#### What you will do
Out of the entries that follow, copy each line containing "lines".

#### Supplied information

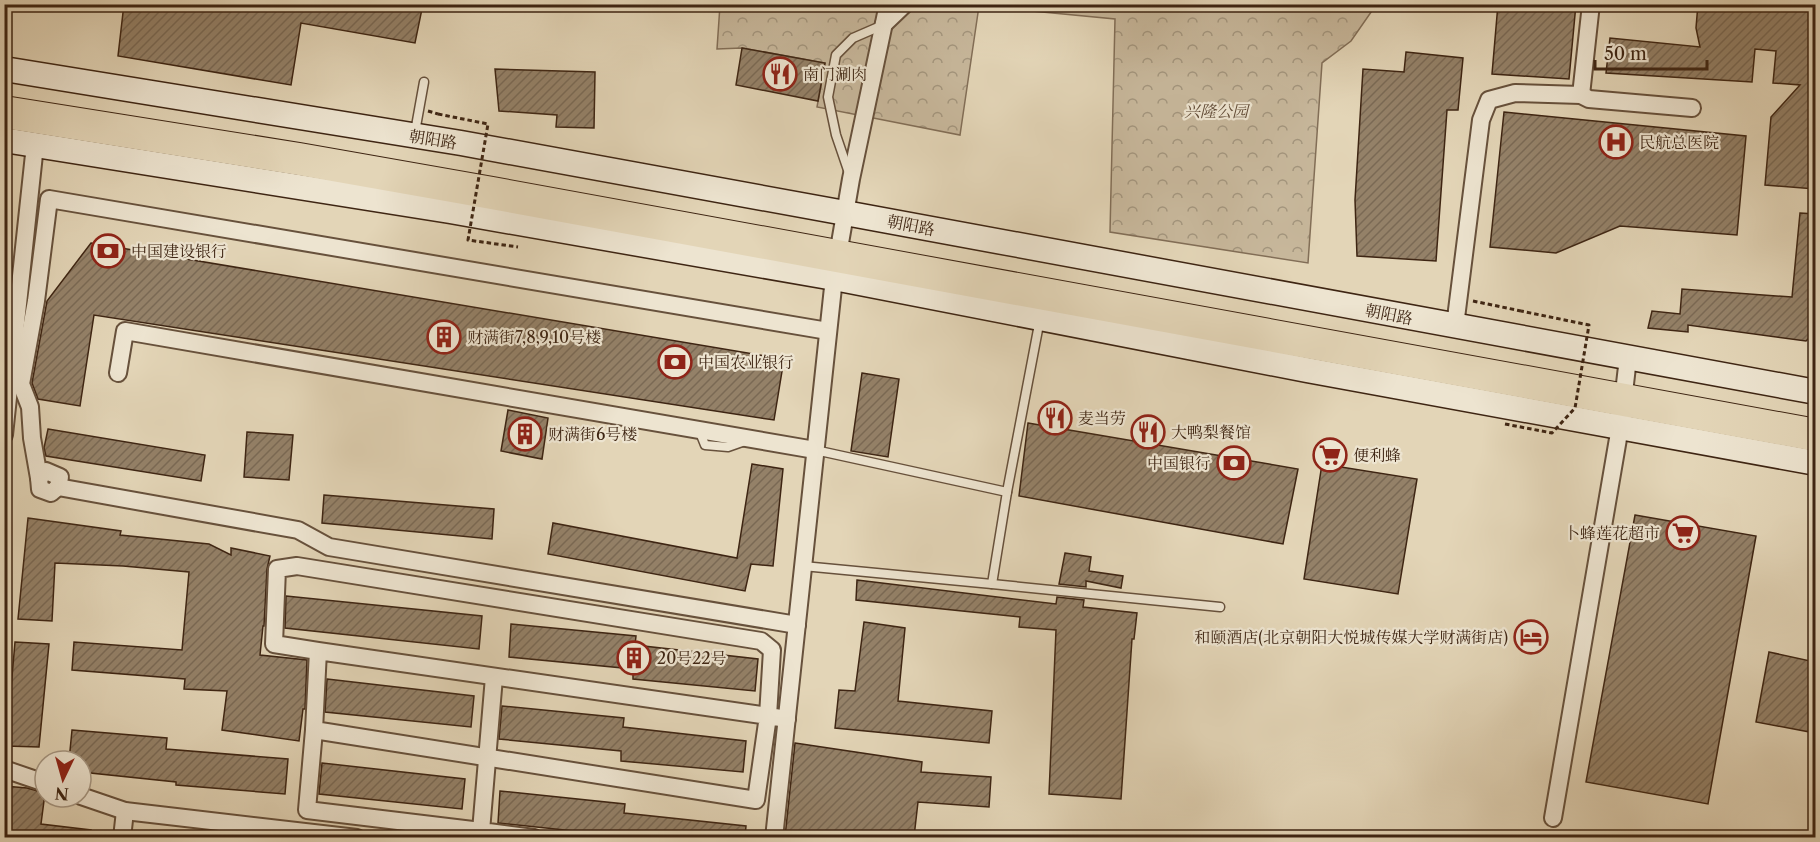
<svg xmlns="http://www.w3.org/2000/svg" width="1820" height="842" font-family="'Libre Caslon Text','Noto Serif SC',serif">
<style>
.park{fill:url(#park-crowns);stroke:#826e57;stroke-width:1.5}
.building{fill:url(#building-hatch);stroke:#3e2513;stroke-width:1.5}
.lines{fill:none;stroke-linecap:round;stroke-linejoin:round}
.lane-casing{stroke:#67513c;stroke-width:11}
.street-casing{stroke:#67513c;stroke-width:20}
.secondary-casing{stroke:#3e2513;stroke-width:27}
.highway-casing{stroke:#3e2513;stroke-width:34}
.path{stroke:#3e2513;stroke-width:3;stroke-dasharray:4.5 3;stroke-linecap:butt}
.lane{stroke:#ede4d0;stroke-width:8}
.street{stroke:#ede4d0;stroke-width:16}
.secondary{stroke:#ede4d0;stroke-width:24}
.highway{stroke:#e3d5b7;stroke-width:32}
.path-bridge{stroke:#3e2513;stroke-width:3;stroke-dasharray:4.5 3;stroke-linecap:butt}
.labels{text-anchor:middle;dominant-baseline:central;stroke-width:4.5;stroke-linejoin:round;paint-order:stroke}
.poi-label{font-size:16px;fill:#3e2513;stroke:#ede4d0;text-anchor:start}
.park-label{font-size:16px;font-style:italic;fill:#604a35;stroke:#ede4d0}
.street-label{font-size:16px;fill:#3e2513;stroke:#ede4d0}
</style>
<defs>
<pattern id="park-crowns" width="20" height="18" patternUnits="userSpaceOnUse" patternTransform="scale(1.5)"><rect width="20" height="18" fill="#c7b79b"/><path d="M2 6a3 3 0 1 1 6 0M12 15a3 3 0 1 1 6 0" fill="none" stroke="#a3957d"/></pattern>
<pattern id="building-hatch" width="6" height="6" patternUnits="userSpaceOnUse" patternTransform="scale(1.5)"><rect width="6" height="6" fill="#948168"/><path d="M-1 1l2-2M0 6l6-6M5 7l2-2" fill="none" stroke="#7a6954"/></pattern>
</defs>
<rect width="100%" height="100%" fill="#e3d5b7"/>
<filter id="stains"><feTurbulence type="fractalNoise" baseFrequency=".00333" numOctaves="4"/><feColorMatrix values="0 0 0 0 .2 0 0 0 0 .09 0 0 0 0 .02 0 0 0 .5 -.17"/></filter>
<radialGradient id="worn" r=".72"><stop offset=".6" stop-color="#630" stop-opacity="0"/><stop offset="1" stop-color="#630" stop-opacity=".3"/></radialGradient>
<path class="park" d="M720,5H1376L1351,41L1322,63L1308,263L1110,232L1115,19L979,6L960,135L817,107L825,63L742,48L717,49Z"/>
<g class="building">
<path d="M124,4H423L415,43L301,23L291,85L118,56Z"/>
<path d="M1498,4H1576L1569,79L1492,74Z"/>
<path d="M1698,4H1815V189L1765,185L1771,117L1800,85L1773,83L1776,51L1755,49L1752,82L1606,73L1610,38L1700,47L1696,28Z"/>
<path d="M742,48L825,63L818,101L736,85Z"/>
<path d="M1406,52L1463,58L1458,110H1447L1436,261L1357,256L1355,200L1363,69L1404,72Z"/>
<path d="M495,69L595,72L594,128L556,127L557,115L499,111Z"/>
<path d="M1504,112L1746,136L1737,235L1620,226L1556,253L1490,247Z"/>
<path d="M1800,213L1815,214V332L1806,341L1688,325V332L1648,328L1652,311L1680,314L1682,289L1792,297Z"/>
<path d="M91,243L784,359L774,420L94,315L80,406L38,399L32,383L47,301Z"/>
<path d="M862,373L899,379L888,457L851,451Z"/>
<path d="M508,410L548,418L542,459L501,451Z"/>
<path d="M1028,423L1298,469L1283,544L1019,496Z"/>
<path d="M48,429L205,455L201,481L46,456L44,448Z"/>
<path d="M247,432L293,435L289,480L244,477Z"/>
<path d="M752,464L783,469L773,566L751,564L745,591L548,554L553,523L737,558Z"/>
<path d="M1322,464L1417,479L1398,594L1304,579Z"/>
<path d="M324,495L494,509L492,539L322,523Z"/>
<path d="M1635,515L1756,536L1708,804L1586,782Z"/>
<path d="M28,518L121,531L120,535L209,544L231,555V548L270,556L267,569L264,626H263L260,655L307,660L305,709H303L299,741L222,730L227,691L184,689L185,679L72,670L74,642L182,650L189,572L123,566L55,563L52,621L18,619Z"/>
<path d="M1065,553L1091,557L1089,571L1123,576L1121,588L1086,581V587L1059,584Z"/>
<path d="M857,580L1056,604L1057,597L1084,600L1083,607L1137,613L1134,639H1132L1121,799L1049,794L1056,630L1019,627L1020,617L856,600Z"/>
<path d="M286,596L482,616L479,649L285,628Z"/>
<path d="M864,622L905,628L898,701L992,711L989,743L835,728L839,690L855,691Z"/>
<path d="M511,624L636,636L635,645L758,659L755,691L633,679V669L509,657Z"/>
<path d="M15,642L49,644L39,747L6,746Z"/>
<path d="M1769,652L1815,662V733L1756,722Z"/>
<path d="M327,679L474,696L471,727L325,712Z"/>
<path d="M502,706L624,718L623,727L746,741L743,772L621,761V751L499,739Z"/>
<path d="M72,730L167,738L166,749L288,759L285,794L176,785V782L81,772V761H69Z"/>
<path d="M795,743L922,762L921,772L991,777L989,807L918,802L914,837H785Z"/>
<path d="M322,763L465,779L462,809L319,794Z"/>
<path d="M4,786L27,788L45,793L41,824L91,830L90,837H4Z"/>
<path d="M500,791L625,804L624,813L746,826L745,837H621L622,836L498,823Z"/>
</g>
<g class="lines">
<defs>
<g id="lane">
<path d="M415,132L424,82"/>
<path d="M849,173L836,135L828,97L836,55L853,38L883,25"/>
<path d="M699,430L705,445L728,447L745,441"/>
<path d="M1007,492L1040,319"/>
<path d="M803,566L992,584L1007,492L815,450"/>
<path d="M992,584L1220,607"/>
</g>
<g id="street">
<path d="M884,24L905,4"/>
<path d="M1581,95L1591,4"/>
<path d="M1455,326L1481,120L1489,100L1515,93L1581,95L1589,99L1692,108"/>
<path d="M118,373L125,331L815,450"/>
<path d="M4,435L35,145"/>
<path d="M46,471L60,477L58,487L51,493L40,489L39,478Z"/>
<path d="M39,478L32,438L30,407L21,384L36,301L49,199L828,331"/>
<path d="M58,487L298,530L329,547L797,625"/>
<path d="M318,651L314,730L756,800L768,716L772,650L761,641L297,566L277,569L274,644L318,651L768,716L787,719"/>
<path d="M494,677L481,831L534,838"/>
<path d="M314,730L307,810L481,831"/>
<path d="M4,769L45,783"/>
<path d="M81,796L125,811L357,838"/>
<path d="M1553,818L1620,427L1628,358"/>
<path d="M122,838L125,811"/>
<path d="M774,838L834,278L851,179L888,4"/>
</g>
<g id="secondary">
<path d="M4,69L461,143L845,213L1816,392"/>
<path d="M4,140L450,211L834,278L1307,370L1816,463"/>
</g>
<path id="highway" d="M4,112L299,159L492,193L1816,435"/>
</defs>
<use href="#lane" class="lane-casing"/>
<use href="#street" class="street-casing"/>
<use href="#secondary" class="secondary-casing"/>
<use href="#highway" class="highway-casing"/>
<g class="path">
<path d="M428,111L438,114"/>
<path d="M1473,301L1521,311"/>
</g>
<use href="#lane" class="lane"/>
<use href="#street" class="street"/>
<use href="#secondary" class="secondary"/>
<use href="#highway" class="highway"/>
<g class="path-bridge">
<path d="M438,114L488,124L468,240L518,247"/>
<path d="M1505,424L1552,433L1575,408L1589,325L1521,311"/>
</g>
</g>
<defs>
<symbol id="restaurant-ring" viewBox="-11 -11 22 22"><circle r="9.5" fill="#ede4d0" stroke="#8f2418" stroke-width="1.5"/><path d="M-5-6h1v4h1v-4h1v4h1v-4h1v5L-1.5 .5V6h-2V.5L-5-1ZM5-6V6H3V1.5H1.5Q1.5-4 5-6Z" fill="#8f2418"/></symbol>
<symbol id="hospital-ring" viewBox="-11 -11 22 22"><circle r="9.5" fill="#ede4d0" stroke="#8f2418" stroke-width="1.5"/><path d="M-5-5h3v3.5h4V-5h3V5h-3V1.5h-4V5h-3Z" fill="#8f2418"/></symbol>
<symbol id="bank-ring" viewBox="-11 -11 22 22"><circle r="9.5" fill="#ede4d0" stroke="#8f2418" stroke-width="1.5"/><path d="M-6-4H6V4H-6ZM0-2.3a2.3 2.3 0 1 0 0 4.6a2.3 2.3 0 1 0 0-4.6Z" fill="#8f2418"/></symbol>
<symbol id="building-ring" viewBox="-11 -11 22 22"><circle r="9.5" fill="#ede4d0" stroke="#8f2418" stroke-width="1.5"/><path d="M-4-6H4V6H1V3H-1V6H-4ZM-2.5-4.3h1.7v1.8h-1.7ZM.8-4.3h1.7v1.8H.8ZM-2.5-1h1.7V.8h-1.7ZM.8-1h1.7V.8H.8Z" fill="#8f2418"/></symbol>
<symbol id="supermarket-ring" viewBox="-11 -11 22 22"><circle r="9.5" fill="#ede4d0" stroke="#8f2418" stroke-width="1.5"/><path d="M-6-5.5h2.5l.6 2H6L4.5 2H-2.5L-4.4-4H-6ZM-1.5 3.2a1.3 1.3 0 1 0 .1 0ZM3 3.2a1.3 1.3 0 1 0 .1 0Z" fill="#8f2418"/></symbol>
<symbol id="hotel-ring" viewBox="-11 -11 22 22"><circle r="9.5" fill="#ede4d0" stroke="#8f2418" stroke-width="1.5"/><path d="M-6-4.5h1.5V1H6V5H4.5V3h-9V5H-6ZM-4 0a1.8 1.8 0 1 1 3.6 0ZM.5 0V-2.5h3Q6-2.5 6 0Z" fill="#8f2418"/></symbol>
</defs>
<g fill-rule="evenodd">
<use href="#restaurant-ring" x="761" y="55" width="38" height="38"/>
<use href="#hospital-ring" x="1597" y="123" width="38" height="38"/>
<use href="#bank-ring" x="89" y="232" width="38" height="38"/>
<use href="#building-ring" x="425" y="318" width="38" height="38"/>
<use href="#bank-ring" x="656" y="343" width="38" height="38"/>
<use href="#restaurant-ring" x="1036" y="399" width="38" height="38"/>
<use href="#restaurant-ring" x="1129" y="413" width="38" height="38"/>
<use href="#building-ring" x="506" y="415" width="38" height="38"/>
<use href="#supermarket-ring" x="1311" y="436" width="38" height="38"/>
<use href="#bank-ring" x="1215" y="444" width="38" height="38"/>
<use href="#supermarket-ring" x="1664" y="514" width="38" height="38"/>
<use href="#hotel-ring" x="1512" y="618" width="38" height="38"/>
<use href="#building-ring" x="615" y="639" width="38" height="38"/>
</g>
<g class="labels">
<g class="poi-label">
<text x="803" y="74">南门涮肉</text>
<text x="1639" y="142">民航总医院</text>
<text x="131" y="251">中国建设银行</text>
<text x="467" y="337">财满街7,8,9,10号楼</text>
<text x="698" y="362">中国农业银行</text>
<text x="1078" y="418">麦当劳</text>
<text x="1171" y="432">大鸭梨餐馆</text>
<text x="548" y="434">财满街6号楼</text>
<text x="1353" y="455">便利蜂</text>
<text x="1211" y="463" text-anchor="end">中国银行</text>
<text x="1660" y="533" text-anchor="end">卜蜂莲花超市</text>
<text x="1508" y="637" text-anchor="end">和颐酒店(北京朝阳大悦城传媒大学财满街店)</text>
<text x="657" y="658">20号22号</text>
</g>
<g class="park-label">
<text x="1216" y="111">兴隆公园</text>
</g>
<g class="street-label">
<text transform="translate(433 139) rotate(9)">朝阳路</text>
<text transform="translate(911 225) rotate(11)">朝阳路</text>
<text transform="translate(1389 314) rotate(11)">朝阳路</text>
</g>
</g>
<rect width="1820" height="842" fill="none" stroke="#e3d5b7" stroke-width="24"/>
<rect x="6" y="6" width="1808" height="830" fill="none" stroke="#3e2513" stroke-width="3"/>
<rect x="12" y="12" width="1796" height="818" fill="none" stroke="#3e2513" stroke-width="1.5"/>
<g transform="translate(63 779) rotate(185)"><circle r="28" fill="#ede4d0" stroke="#a79884" stroke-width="1.5"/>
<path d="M0-4.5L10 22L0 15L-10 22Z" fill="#8f2418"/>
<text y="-9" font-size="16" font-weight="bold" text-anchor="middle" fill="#3e2513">N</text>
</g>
<path d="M1595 60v9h112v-9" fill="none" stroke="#3e2513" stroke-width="3"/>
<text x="1604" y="60" font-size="18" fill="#3e2513" stroke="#ede4d0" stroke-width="4.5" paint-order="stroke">50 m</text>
<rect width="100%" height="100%" filter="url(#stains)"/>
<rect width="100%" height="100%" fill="url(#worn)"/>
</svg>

#### Answer section
.lines{fill:none;stroke-linecap:round;stroke-linejoin:round}
<g class="lines">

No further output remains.